In the initial assessment of childhood acute asthma exacerbations, the GINA guidelines recommended good history and physical examination, knowing the smoking status of the child and/or the parent, presence of trigger factors, adherence to controller medications at home, and functional assessment of asthma severity. However, adherence was good to only documentation of presence of trigger factors and moderate to other recommendations for initial asthma assessment. Desalu et al. (2016) reported poor documentation of history/physical examinations and smoking status of adult asthma patients in Nigeria compared to moderate adherence to their documentation in our study. A previous study involving 30 children on emergency admission for acute asthma exacerbations in Lagos, Nigeria showed that trigger factors were documented for 26.7% of the patients (Okoromah et al., 2006), which was far lower than the observed 79.8% in our patients. Similarly, a high rate (71.8%) for trigger factors had been documented among adult asthma patients in Nigeria (Desalu et al., 2016).

We observed moderate adherence to current medications and functional indices of acute asthma severity, using PEFR in our patients. Poor adherence levels to both recommendations had been reported in previous pediatric and adult studies in Nigeria (Okoromah et al., 2006; Desalu et al., 2016). Poor adherence to current medications is a known risk for acute asthma exacerbations in children and adults (Engelkes et al., 2015), thus emphasizing the need for documenting history of current antiasthma medications.

Pulmonary function tests (FEV1, FVC, and FEV1/FVC), as measured by spirometers, are more sensitive than clinical symptoms or physical examination in making diagnoses of obstructive respiratory diseases including asthma (Moore, 2007). Unfortunately, they were not performed on our patients during presentation and treatment monitoring due to lack of spirometers in the pediatric department. However, we recorded moderate adherence to these recommendations based on an assumption that, if the equipment needed to perform the assessment were available, ≥50% of the doctors would use them effectively. Thus, we may have over- or under-scored adherence to these recommendations.
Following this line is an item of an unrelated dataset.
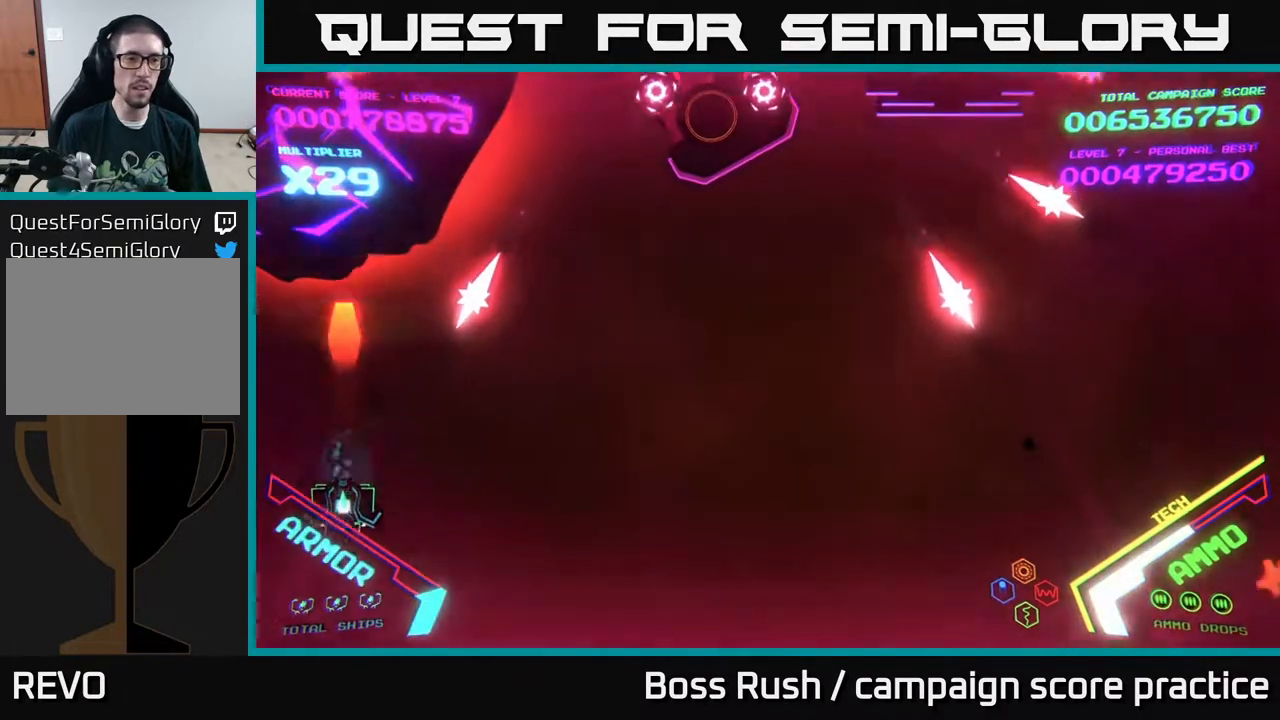
{"buttons": ["X"], "left_stick": "left", "right_stick": "center", "events": [[83, "X", "down"], [150, "X", "up"], [200, "X", "down"], [250, "X", "up"], [250, "left_stick", "right"], [317, "X", "down"], [367, "X", "up"], [433, "left_stick", "left"], [483, "X", "down"]]}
Lack of objective tests to support the diagnosis of asthma has contributed to inappropriate over diagnosis, under diagnosis and misdiagnosis of asthma among school children in Canada (Yang et al., 2017). Ayuk et al. (2017b) in their review observed that spirometry is currently under-used in both tertiary and primary care settings in resource poor countries, which was attributed to lack of institutional guidelines for asthma management, lack of spirometers and, where available, healthcare workers were improperly trained to use the tools and interpret the findings appropriately.
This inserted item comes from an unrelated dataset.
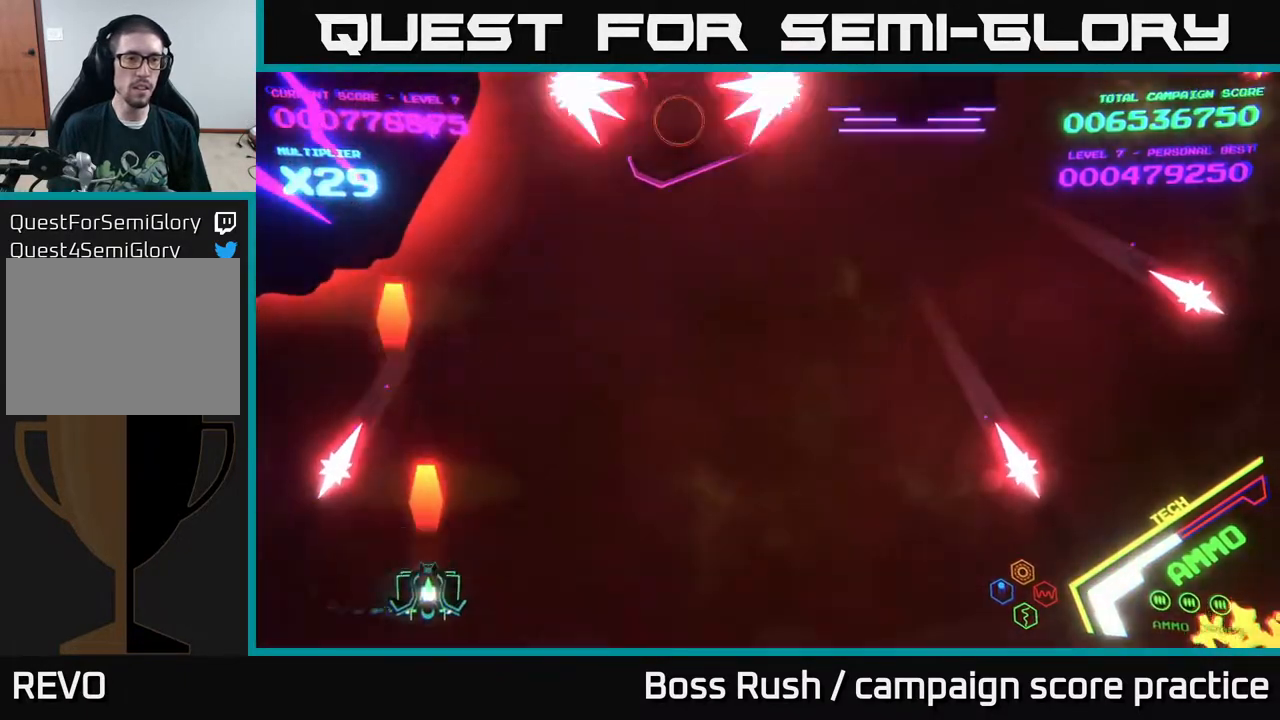
{"buttons": [], "left_stick": "left", "right_stick": "center", "events": [[33, "left_stick", "down-right"], [50, "X", "up"], [117, "left_stick", "up-left"], [133, "X", "down"], [217, "X", "up"], [300, "left_stick", "left"], [433, "X", "down"], [500, "X", "up"]]}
None of the patients presented with severe asthma exacerbations. This finding is surprising given the high rates reported in local and international studies (Edelu et al., 2016; Dondi et al., 2017). A plausible explanation for this finding is that nearly all the patients were registered old patients of UDUTH; the only tertiary public hospital in the entire Sokoto State that runs a pediatric Pulmonology clinic. At the clinic, majority of the parents have been well educated on how to identify the signs and symptoms of severe asthma exacerbations and the necessary measures needed to take to avert progression to a severe form before presenting to the EPU. Another possibility is that parents might have taken their children with severe acute asthma exacerbations to traditional herbal medicine practitioners for treatment since alternative and complementary therapy use is on the increase among children with asthma (Philp et al., 2012; Javid et al., 2019). However, nearly a three-quarter of the patients had mild asthma, which is similar to the pattern reported among pediatric population in Nigeria (Oviawe and Osarogiagbon, 2013; Kuti and Omole, 2017). This finding may be attributed to the rapid recognition of the signs and symptoms of acute asthma exacerbations by the parents or caregivers and their willingness to access hospital in time. Avoidance of exposure of the children to the trigger factors is also possible since a larger number of the patients had one or more identified trigger factors. The spectrum of trigger factors observed in our study are similar to those previously reported among pediatric population in Nigeria (Kuti and Omole, 2017) but differ from those reported in Italy (Dondi et al., 2017). Cold weather, followed by dust and ARTI, were the commonest triggers in our patients, while ARTI, followed by exercise, dust and cold weather were the predominant triggers reported by Kuti and Omole (2017). By contrast, respiratory tract infections, followed by allergy, were the major triggers in the Italian study (Dondi et al., 2017).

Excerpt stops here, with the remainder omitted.